The dollar rose to a two-decade high versus a basket of six comparable currencies, supported by sterling’s slide and the euro’s new 20-year low.
The Japanese government, which intervened last week to boost the yen for the first time since 1998, reaffirmed that it was prepared to react to speculative currency movements.
The new Finance Minister Kwasi Kwarteng’s record tax cuts, which were supported by the largest rise in borrowing since 1972, caused sterling to tumble further, dropping as much as 4.9% to an all-time low of $1.0327 after previously plunging 3.6% on Friday.
According to Derek Holt, head of capital markets economics at Scotiabank, “UK markets are blowing up again in the aftermath of the Truss administration’s tone-deaf fiscal generosity that was delivered on Friday into a bond market that loathes any moves that fan inflation risk and increased debt issuance.”
He said, “How could the administration and its political experts have so gravely miscalculated the response to spending hundreds of billions of pounds?
During the London session, the pound made a significant comeback from its overnight decline as traders predicted the BoE would act quickly to stop the decline of the currency. However, the pound fell once more after BoE Governor Andrew Bailey stated that the central bank was monitoring the markets but did not indicate any immediate action. View More
At $1.0675, sterling was recently down 1.64%.
Kwarteng disregarded the currency’s decline on Sunday, claiming that he was more concerned with long-term prosperity. He even gave the impression that further tax cuts were on the way.
According to Fiona Cincotta, senior financial markets analyst at City Index, “the market’s reactions demonstrate that investors have lost confidence in the government’s plan, producing a degree of volatility that puts the pound on par with certain emerging market peers.”
If an emergency intervention isn’t made before, “there is a considerable probability that the BoE will now be obliged to boost rates quickly at the impending November meeting,” she warned.
Additionally, the euro hit a new 20-year low of $0.9528 and was last down 0.83%.

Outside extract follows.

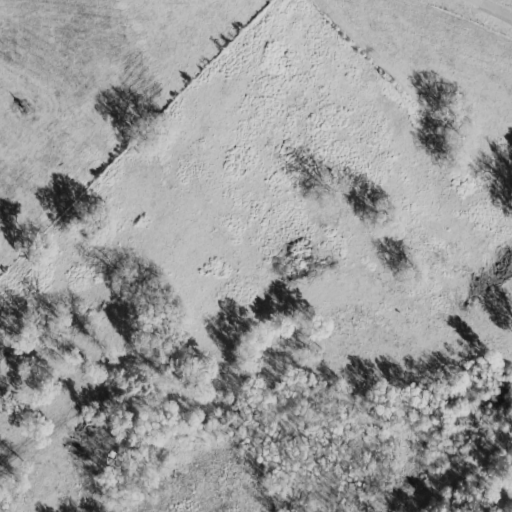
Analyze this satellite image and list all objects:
road: (461, 23)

The dollar was up 0.875% at 114.11 against a basket of peer currencies at 12:05 p.m. Eastern time (16:05 GMT), after reaching 114.58, its highest level since May 2002.
Principal Global Investors’ chief strategist Seema Shah said, “The attention is on sterling, but the narrative on the dollar is significantly larger and that is the element that is not helping.”

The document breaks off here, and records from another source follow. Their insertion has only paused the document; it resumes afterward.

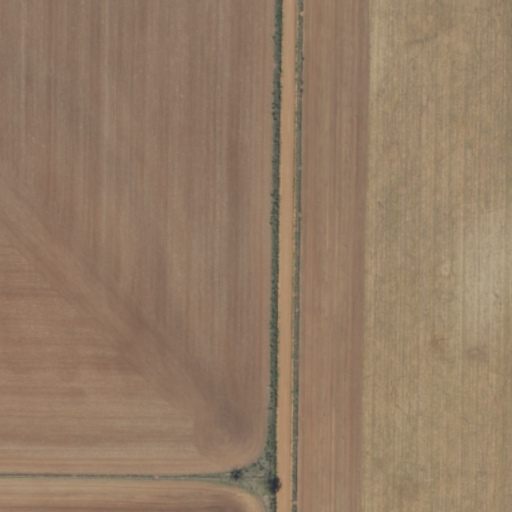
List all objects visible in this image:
road: (295, 256)
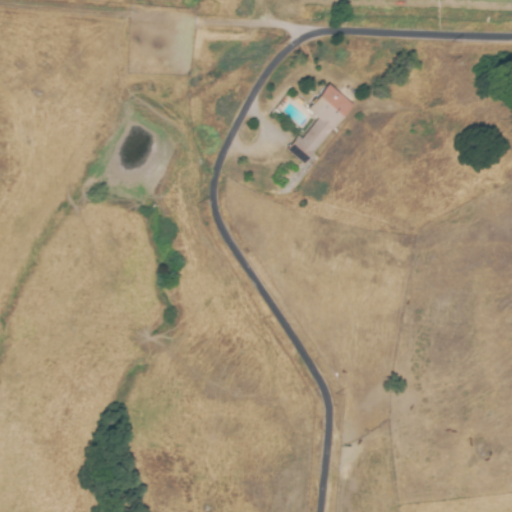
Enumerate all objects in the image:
road: (401, 34)
building: (315, 122)
building: (317, 124)
road: (241, 266)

The dollar increased by 0.8% to 144.535 yen, moving back near its 24-year high of 145.90 set on Thursday. The next day, following Japan’s first yen-buying intervention in more than 20 years, it fell to around 140.31.
According to estimates from Tokyo money market brokerage companies, Japan spent around $25 billion on the dollar-selling, yen-buying intervention.

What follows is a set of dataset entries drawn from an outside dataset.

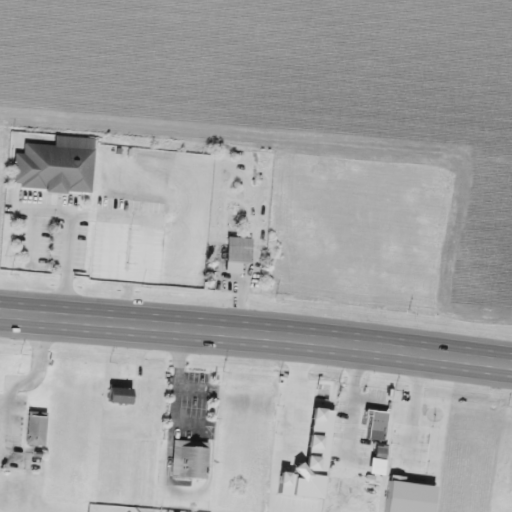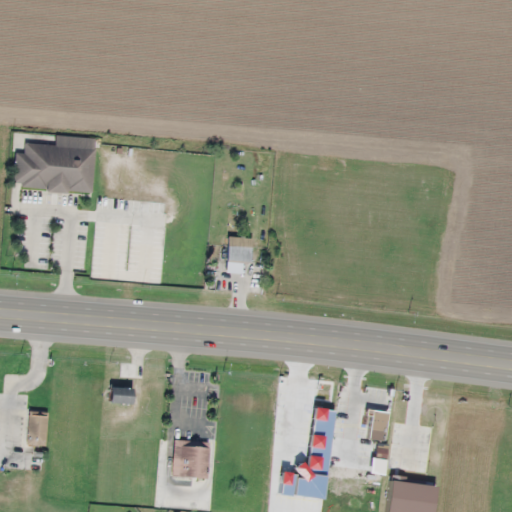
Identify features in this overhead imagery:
building: (53, 168)
building: (237, 249)
road: (256, 334)
building: (34, 429)
building: (189, 459)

The offshore yuan of China fell to a new low against the dollar of 7.1728, its lowest level since May 2020. The yuan also reached a 28-month low onshore of 7.1690.
The central bank announced it will reestablish foreign exchange risk reserves for some forward contracts as of the time of the new lows, which would increase the cost of betting against the yuan and decrease the rate of its recent fall.
The Australian dollar, which is susceptible to risk, fell 1.2% to $0.6452, its lowest level since May 2020.